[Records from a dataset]
▬▬▬▬▬▬▬▬▬▬

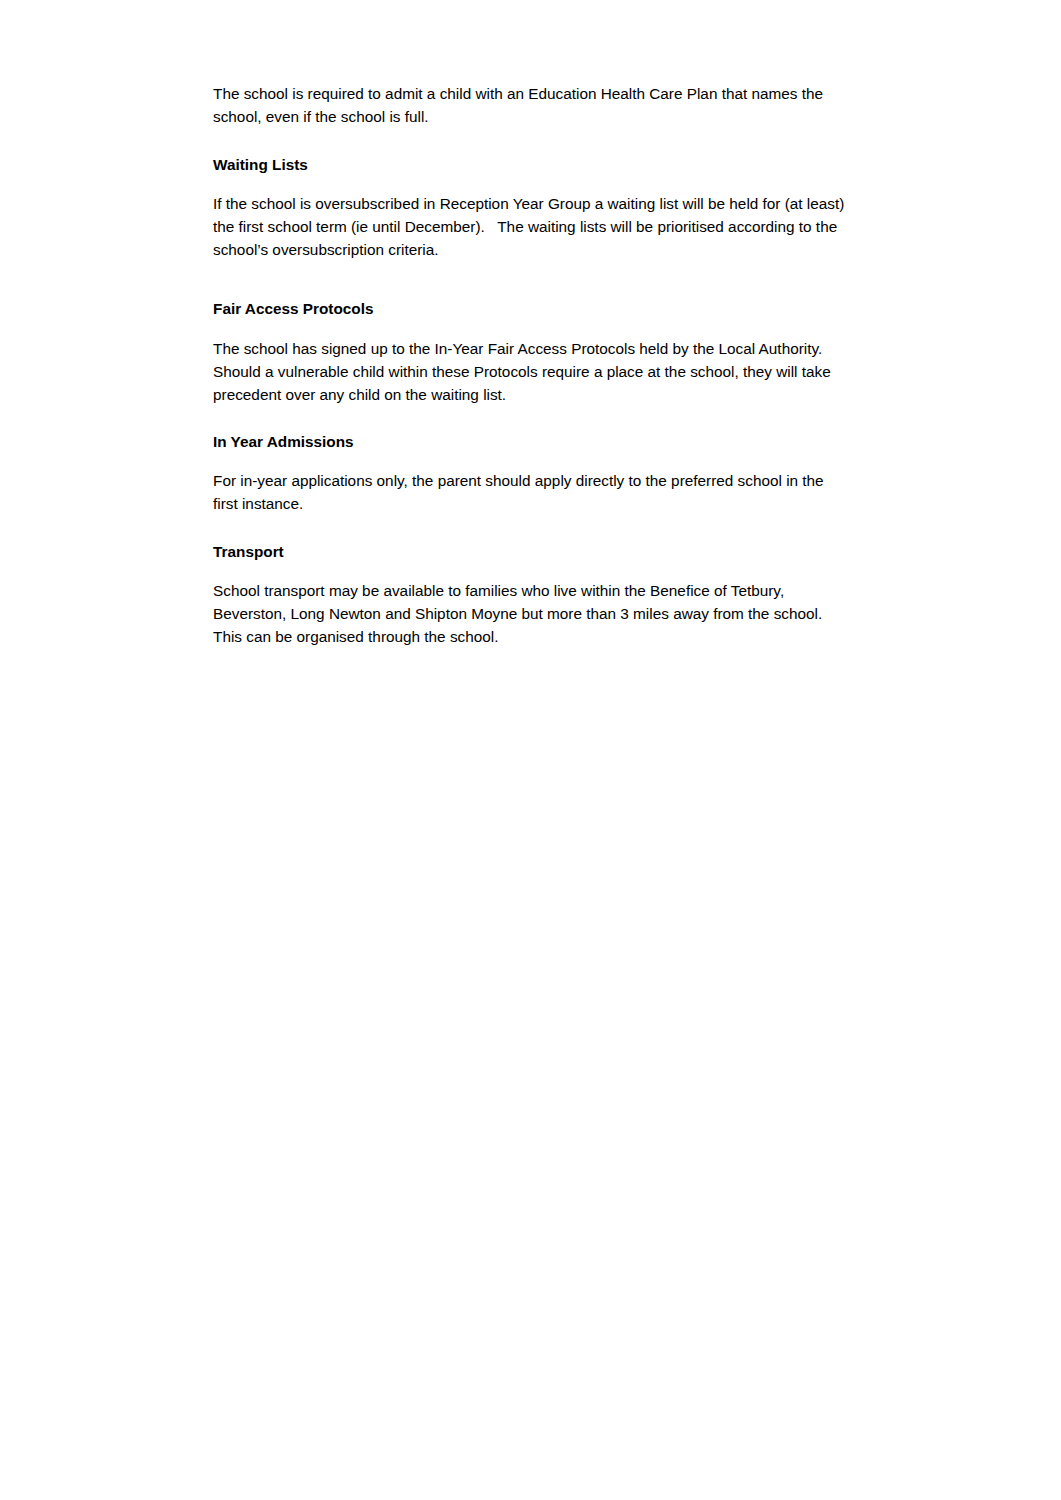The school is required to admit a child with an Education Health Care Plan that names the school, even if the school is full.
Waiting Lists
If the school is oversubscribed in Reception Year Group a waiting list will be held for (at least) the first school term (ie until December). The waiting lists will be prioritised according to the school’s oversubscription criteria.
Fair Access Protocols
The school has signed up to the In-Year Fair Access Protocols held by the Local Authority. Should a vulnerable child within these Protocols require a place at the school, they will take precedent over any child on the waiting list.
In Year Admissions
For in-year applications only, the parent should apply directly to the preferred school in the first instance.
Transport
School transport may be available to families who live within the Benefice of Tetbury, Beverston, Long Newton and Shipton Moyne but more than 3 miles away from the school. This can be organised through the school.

▬▬▬▬▬▬▬▬▬▬

WHAT YOU HAVE TO DO: State how many lines in the records contain the string "within". Give the number with no words around it.

EXPECTED ANSWER: 2